BEGIN Passage to read

Wednesday, July 11, 2012

Moosing to Norway

So it seems that the powers that be have invited me to attend the Moving to Moose hackathon this August in Norway!

Though I haven't really been coding much over the last two years in which I've been a student, I've had a lot of time to think about things that have taken up my time before my "early retirement". I think that if anything, my new found laziness and detachment has made it a bit easier to be more objectively critical of some of the ideas I've had back in the day ;-)

Fortunately both the hackathon themes are exactly what I still found myself thinking about even when not writing code daily.

After this round of final exams is over I hope to catch up with all I have missed thus far, so that I can make the most of the hackathon, and hopefully give back to the community that is so generously keeping me a part of it.

See you there!

Wednesday, October 13, 2010

Ritalin for your $PS1

In my last post I shared my colorful but otherwise inert bash prompt. Pedro Melo extended it to integrate __git_ps1 with extra coloring using git status.

Unfortunately this can take a long while on large source trees (git status needs to scan the directory structure), and while smart bash prompts are handy, it can be frustrating if every prompt incurs a delay.

Of course this is annoying for any over zealous $PROMPT_COMMAND, not just git status based ones.

My version of his version has a small trick to add simple but effective throttling:

_update_prompt () {
    if [ -z "$_dumb_prompt" ]; then

        # if $_dumb_prompt isn't set, do something potentially expensive, e.g.:
        git status --porcelain | perl -ne 'exit(1) if /^ /; exit(2) if /^[?]/'

        case "$?" in
             # handle all the normal cases
             ...
             # but also add a case for exit due to SIGINT
             "130" ) _dumb_prompt=1 ;;
        esac
    else
        # in this case the user asked the prompt to be dumbed down
       ...
    fi
}

# helper commands to explicitly change the setting:

dumb_prompt () {
    _dumb_prompt=1
}

smart_prompt () {
    unset _dumb_prompt
}

If the prompt is taking too long to show up I simply hit ^C and my $PROMPT_COMMAND becomes a quicker dumbed down version for the current session.

Tuesday, October 12, 2010

Headless VirtualBox

This being the second time I've set this stuff up, I thought it's worth documenting my VirtualBox development workflow.

END Passage to read
BEGIN Data lines

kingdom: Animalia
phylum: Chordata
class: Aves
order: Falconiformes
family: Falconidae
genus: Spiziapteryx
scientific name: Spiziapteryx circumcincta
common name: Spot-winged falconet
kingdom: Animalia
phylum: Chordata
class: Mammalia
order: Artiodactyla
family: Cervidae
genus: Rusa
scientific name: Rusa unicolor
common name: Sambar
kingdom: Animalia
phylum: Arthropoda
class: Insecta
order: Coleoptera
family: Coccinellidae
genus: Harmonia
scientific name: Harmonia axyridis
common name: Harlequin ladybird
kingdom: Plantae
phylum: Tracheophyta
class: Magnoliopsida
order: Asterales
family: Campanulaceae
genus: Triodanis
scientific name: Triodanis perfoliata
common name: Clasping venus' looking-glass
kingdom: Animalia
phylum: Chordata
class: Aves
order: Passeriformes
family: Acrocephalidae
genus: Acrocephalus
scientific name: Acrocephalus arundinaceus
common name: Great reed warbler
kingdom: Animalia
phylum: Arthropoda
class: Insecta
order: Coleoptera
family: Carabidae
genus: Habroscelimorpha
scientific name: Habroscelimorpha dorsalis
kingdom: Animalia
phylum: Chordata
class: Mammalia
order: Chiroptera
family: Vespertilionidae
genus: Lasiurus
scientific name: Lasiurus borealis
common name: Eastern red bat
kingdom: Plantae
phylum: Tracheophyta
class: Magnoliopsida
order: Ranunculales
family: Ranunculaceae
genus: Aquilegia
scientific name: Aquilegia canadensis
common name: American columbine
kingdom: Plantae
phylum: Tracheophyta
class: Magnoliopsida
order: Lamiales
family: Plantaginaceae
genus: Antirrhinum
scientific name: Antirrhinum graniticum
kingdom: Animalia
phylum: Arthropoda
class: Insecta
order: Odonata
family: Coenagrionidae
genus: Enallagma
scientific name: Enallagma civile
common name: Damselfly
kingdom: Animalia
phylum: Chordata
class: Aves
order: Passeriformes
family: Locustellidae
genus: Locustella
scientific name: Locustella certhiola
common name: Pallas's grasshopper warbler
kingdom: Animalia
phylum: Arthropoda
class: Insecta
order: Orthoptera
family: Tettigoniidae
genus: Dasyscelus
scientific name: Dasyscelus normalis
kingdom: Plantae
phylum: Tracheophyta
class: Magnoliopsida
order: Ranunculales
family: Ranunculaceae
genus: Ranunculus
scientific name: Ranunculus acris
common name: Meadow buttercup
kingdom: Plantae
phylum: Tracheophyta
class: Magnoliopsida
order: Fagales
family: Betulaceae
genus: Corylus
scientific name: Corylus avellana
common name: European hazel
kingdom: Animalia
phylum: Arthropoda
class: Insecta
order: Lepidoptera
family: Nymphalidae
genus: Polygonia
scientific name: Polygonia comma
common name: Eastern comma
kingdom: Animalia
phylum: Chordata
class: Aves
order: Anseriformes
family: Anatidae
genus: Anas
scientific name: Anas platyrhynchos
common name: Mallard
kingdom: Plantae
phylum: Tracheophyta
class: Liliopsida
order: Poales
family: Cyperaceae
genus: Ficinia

END Data lines

- The exercise
Quote the blog page above word for word, everything from "Though I haven't" down to "the day ;-)".

- Response to this exercise
Though I haven't really been coding much over the last two years in which I've been a student, I've had a lot of time to think about things that have taken up my time before my "early retirement". I think that if anything, my new found laziness and detachment has made it a bit easier to be more objectively critical of some of the ideas I've had back in the day ;-)